Po przyjęciu nagrody z rąk Rzecznika laureaci odnieśli się do wyróżnienia, które spotkało ich społeczność. Zdaniem burmistrza Marka Nazarko, decyzja o otwarciu punktu humanitarnego była jedyną słuszną reakcją na sytuację na granicy. - Chcę tylko powiedzieć, że przyjechaliśmy z niewielkiego Michałowa - jednej z dwóch i pół tysiąca polskich gmin. Gdy podjęliśmy decyzje o otwarciu punktu pomocy, nikomu nie przyszło do głowy, że wywoła to taki rozgłos. My przecież nie zrobiliśmy nic wyjątkowego, to był zwykły ludzki odruch - powiedział burmistrz. W jego ocenie decyzja o otwarciu punktu humanitarnego była jedyną słuszną reakcją na sytuację w przygranicznych lasach. - Gdy usłyszeliśmy, że w lasach wokół Michałowa rodzą kobiety i dzieje się coś złego dzieciom, to stwierdziliśmy, że nie ma na to miejsca w naszej gminie.

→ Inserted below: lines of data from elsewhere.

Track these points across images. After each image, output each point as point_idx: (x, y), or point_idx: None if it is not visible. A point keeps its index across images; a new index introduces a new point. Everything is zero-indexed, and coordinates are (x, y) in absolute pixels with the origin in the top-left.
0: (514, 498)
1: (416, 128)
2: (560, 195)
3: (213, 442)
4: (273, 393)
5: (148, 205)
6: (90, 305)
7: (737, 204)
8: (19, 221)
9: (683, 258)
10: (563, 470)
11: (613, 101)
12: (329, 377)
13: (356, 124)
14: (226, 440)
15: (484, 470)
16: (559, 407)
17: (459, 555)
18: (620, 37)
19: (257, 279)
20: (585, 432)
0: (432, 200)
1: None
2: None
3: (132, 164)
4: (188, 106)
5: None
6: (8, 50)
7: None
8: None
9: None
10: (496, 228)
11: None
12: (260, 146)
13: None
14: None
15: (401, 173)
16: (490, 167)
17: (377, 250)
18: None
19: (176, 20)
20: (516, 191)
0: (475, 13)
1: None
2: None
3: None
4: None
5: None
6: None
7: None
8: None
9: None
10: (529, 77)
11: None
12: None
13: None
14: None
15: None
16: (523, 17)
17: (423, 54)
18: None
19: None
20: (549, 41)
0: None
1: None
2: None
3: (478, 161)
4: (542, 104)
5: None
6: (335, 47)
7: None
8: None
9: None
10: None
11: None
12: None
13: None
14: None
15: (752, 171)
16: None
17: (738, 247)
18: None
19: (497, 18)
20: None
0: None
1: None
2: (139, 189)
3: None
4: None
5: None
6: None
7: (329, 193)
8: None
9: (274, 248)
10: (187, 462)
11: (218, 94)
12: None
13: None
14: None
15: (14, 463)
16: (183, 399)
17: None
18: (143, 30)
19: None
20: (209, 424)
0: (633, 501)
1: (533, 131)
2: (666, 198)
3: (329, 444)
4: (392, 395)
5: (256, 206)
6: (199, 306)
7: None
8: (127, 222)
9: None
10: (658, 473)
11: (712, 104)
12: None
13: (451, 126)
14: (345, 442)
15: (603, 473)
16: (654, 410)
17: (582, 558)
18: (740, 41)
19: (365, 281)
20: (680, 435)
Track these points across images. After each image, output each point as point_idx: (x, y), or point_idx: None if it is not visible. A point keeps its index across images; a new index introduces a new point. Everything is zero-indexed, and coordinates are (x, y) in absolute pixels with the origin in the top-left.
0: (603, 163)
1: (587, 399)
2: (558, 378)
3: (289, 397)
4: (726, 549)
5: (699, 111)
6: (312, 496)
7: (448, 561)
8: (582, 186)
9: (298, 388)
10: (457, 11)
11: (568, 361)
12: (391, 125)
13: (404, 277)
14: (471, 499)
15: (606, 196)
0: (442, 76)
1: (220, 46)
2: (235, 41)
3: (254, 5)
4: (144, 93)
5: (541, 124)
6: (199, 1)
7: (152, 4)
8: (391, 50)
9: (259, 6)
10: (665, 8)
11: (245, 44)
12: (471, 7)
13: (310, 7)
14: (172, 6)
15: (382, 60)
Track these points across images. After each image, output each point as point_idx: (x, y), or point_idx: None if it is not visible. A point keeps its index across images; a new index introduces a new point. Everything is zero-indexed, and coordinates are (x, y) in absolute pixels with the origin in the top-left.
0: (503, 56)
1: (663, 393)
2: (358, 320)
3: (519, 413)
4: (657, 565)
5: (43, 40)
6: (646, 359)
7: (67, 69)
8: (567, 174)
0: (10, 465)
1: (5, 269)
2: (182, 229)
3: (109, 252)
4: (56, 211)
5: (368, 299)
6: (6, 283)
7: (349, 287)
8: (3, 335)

Przewodnicząca Rady Miejskiej Bożena Ancipiuk w swojej wypowiedzi ukłoniła się w stronę innych podmiotów zaangażowanych w pomoc migrantom.  - Ta nagroda jest dla organizacji i indywidualnych osób działających w strefie stanu wyjątkowego i poza nią. Jest u nas bardzo dużo takich osób, które pomagają bezinteresownie chcąc pozostać anonimowymi.

Laudacje innych członków Kapituły

Po przyjęciu nagrody przez laureatów głos zabrali inni członkowie Kapituły. Ewa Łętowska odniosła się do szczególnej roli samorządu terytorialnego w polskim ustroju. - Samorządy, będąc ogniwem między ludnością a władzą centralną, mają do spełnienia szczególne zadanie. Na nich spoczywa ciężar wyważenia proporcji między wymaganiami obrony granicy, czyli zadaniem władzy centralnej, i zadaniem świadczenia dozwolonej, koniecznej i potrzebnej z uwagi na nasze człowieczeństwo pomocy humanitarnej - mówiła prof. Łętowska.

Adam Zieliński w swojej laudacji odniósł się przede wszystkim do trudnego do zobrazowania przeciętnemu obywatelowi położenia, w jakim znajdują się osoby na polsko-białoruskim pograniczu. - Takim jak ja, mieszkającym daleko od granicy w ciepłym mieszkaniu, trudno sobie wyobrazić, jak czuje się ktoś, do kogo w nocy puka obca osoba i prosi o pomoc. Dzisiejsi laureaci spotykają się z takimi sytuacjami niemal codziennie i reagują tak, jak reagować powinien człowiek uczciwy - przyznał prof. Zieliński.

Następnie laureatom podziękowała Irena Lipowicz, która wyraziła swoją radość z faktu, iż po raz pierwszy w historii nagroda trafiła w ręce jednostki samorządu terytorialnego. - To wielka sprawa, że po raz pierwszy od powstania nagrody to właśnie wspólnota samorządowa otrzymuje ją za swoją gotowość pomocy, empatię i zdolność pójścia pod prąd. Taka jest właśnie istota tej nagrody - wskazała była prof. Lipowicz.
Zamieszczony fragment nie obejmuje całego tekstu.